* EXCERPTED RECORDS
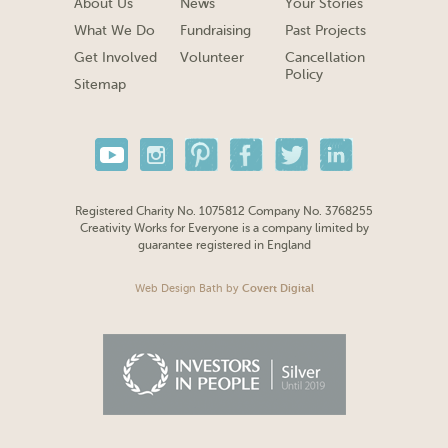
About Us
News
Your Stories
What We Do
Fundraising
Past Projects
Get Involved
Volunteer
Cancellation
Policy
Sitemap
Registered Charity No. 1075812 Company No. 3768255
Creativity Works for Everyone is a company limited by
guarantee registered in England
Web Design Bath
by
Covert Digital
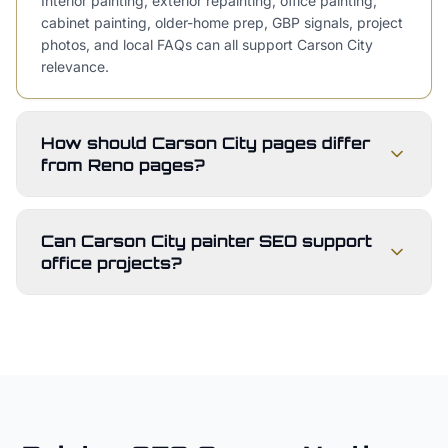
Interior painting, exterior repainting, office painting,
cabinet painting, older-home prep, GBP signals, project
photos, and local FAQs can all support Carson City
relevance.
How should Carson City pages differ
from Reno pages?
Can Carson City painter SEO support
office projects?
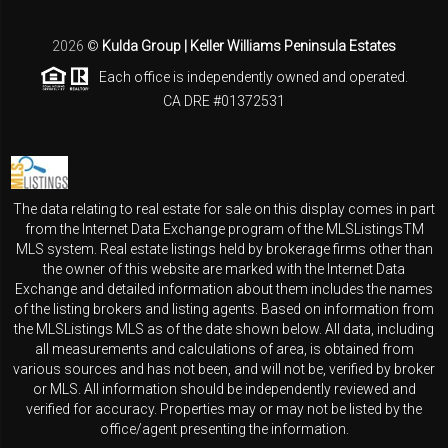
2026
©
Kulda Group | Keller Williams Peninsula Estates
Each office is independently owned and operated.
CA DRE #01372531
The data relating to real estate for sale on this display comes in part
from the Internet Data Exchange program of the MLSListingsTM
MLS system. Real estate listings held by brokerage firms other than
the owner of this website are marked with the Internet Data
Exchange and detailed information about them includes the names
of the listing brokers and listing agents. Based on information from
the MLSListings MLS as of the date shown below. All data, including
all measurements and calculations of area, is obtained from
various sources and has not been, and will not be, verified by broker
or MLS. All information should be independently reviewed and
verified for accuracy. Properties may or may not be listed by the
office/agent presenting the information.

* WHAT TO WORK ON
Give the text of all the records again with every "information" swapped for "details" and nothing else changed. Leave the pictures out of your answer.

* EXERCISE RESPONSE
About Us
News
Your Stories
What We Do
Fundraising
Past Projects
Get Involved
Volunteer
Cancellation
Policy
Sitemap
Registered Charity No. 1075812 Company No. 3768255
Creativity Works for Everyone is a company limited by
guarantee registered in England
Web Design Bath
by
Covert Digital
Interior painting, exterior repainting, office painting,
cabinet painting, older-home prep, GBP signals, project
photos, and local FAQs can all support Carson City
relevance.
How should Carson City pages differ
from Reno pages?
Can Carson City painter SEO support
office projects?
2026
©
Kulda Group | Keller Williams Peninsula Estates
Each office is independently owned and operated.
CA DRE #01372531
The data relating to real estate for sale on this display comes in part
from the Internet Data Exchange program of the MLSListingsTM
MLS system. Real estate listings held by brokerage firms other than
the owner of this website are marked with the Internet Data
Exchange and detailed details about them includes the names
of the listing brokers and listing agents. Based on details from
the MLSListings MLS as of the date shown below. All data, including
all measurements and calculations of area, is obtained from
various sources and has not been, and will not be, verified by broker
or MLS. All details should be independently reviewed and
verified for accuracy. Properties may or may not be listed by the
office/agent presenting the details.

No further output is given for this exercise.